По-прежнему держа руки в карманах, он приблизился к месту потасовки и слегка приподнял левую бровь: здесь происходило кое-что поинтереснее мелкой разборки.
– Ребята, – сказал он, вынимая сигарету из-за уха и вставляя ее в угол рта, – огоньку не найдется?
Коренастый крепыш с плавно переходившим в плечи бритым затылком – единственный из всей компании, кто не был в данный момент занят, – неторопливо повернул к нему мясистое лицо. Илларион невольно подумал, что на бескрайних просторах России как-то незаметно для постороннего глаза вывелась новая порода людей – широких, почти квадратных, с огромными круглыми черепами толщиной в три пальца и крупными мясистыми лицами.
Или представители этой могущественной расы долго таились в подполье, а теперь вот вышли на свет, чтобы занять подобающее им место? Илларион едва заметно дернул щекой: ему всегда казалось, что наиболее подходящее для этих людей место обнесено высоким двойным забором с тремя рядами колючей проволоки поверху.
– Проходи, отец, – сказал крепыш. В глубоком вырезе его черной майки вызывающе поблескивала толстая золотая цепь. – Мы не курим.
– А что делаете? – спросил Илларион.
– Не понял, – сказал крепыш, а его коллеги на секунду прервали свое занятие и повернулись к Забродову.
– Чего ж тут не понять? – не вынимая изо рта сигареты, удивился Илларион. – Ну, не курите вы. На работу, надо полагать, тоже не ходите. Книжек не читаете, поскольку грамоте не обучены… Вот я и спрашиваю: что делаете, ребята?
На этот раз на всех без исключения лицах обозначилось удивление. Даже узкоплечий волосатик и довольно привлекательная девица в обманчиво-строгом деловом костюме, которых только что мордовали хорошо упитанные обладатели цепей, перестали вырываться и уставились на Забродова.
– Ты че, мужик, – медленно закипая, процедил собеседник Иллариона, – ты че, провоцируешь, да? В натуре, провоцируешь.
– Остынь, Кабан, – подал голос один из его коллег. – На кой болт он тебе сдался? Он же бухой, как земля. Гони его на хрен, кончать надо.

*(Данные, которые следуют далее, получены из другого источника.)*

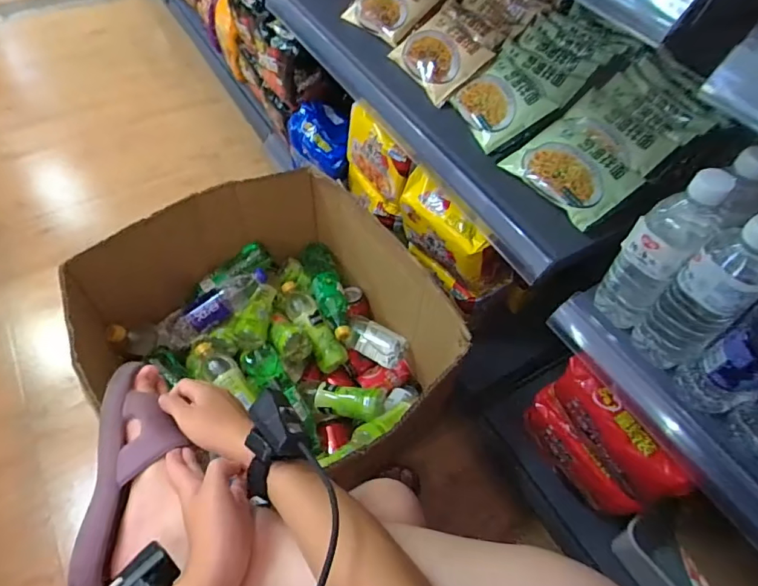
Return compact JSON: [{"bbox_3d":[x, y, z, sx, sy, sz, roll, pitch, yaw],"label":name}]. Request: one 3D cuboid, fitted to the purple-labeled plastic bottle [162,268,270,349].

– Ты слышал, что умные люди говорят? – угрожающе подаваясь вперед, спросил Кабан. – Хромай отсюда, недотыкомка. Вот, возьми пятерку, купи себе спичек, козел.
Илларион вынул сигарету изо рта и снова заложил ее за ухо. В ходе этой «содержательной» беседы он успел окончательно уяснить картину происходящих здесь событий и понял, что вмешаться все-таки придется. Он терпеть не мог ввязываться в уличные драки, полагая это пустой тратой времени, но в данном случае никакой дракой, судя по всему, даже и не пахло. Здесь пахло жестким, по всем правилам, наездом, а в подобных случаях Забродов действовал чисто рефлекторно, за что неоднократно получал выговоры от своих друзей.
– Разошлись бы вы, мужики, – сказал он. – Вечер какой, это ж загляденье! Лето кончается – ну, чего вы там не видали, в этой больнице?
– В какой больнице? – на секунду растерялся Кабан.
– Склифосовского, – любезно пояснил Илларион.
– А-а, – обрадовался Кабан, – там? Это ты зря.
Мы тебя навещать не придем, даже не надейся.
Он шагнул вперед. Забродов сделал какое-то движение рукой с зажатой в пальцах сигаретой, и Кабан вдруг оказался лежащим лицом вниз на асфальте. Илларион огорченно повертел сломанной сигаретой, отбросил ее в сторону и резко выбросил вперед локоть. Один из коллег Кабана напоролся на этот локоть, как на пехотный штык, и с диким ревом опрокинулся на спину, обеими руками держась за разбитую физиономию.
– Август, ребята, – миролюбиво напомнил Илларион. – На Тверской девки с ума сходят, а вы тут дурака валяете.
Двое оставшихся в строю бандитов медленно заходили с двух сторон.
– Ну? – спокойно сказал Илларион. Бандиты остановились, подумали и нерешительно попятились – Ножик убери, – посоветовал одному из них Забродов, – а то еще напорешься, чего доброго.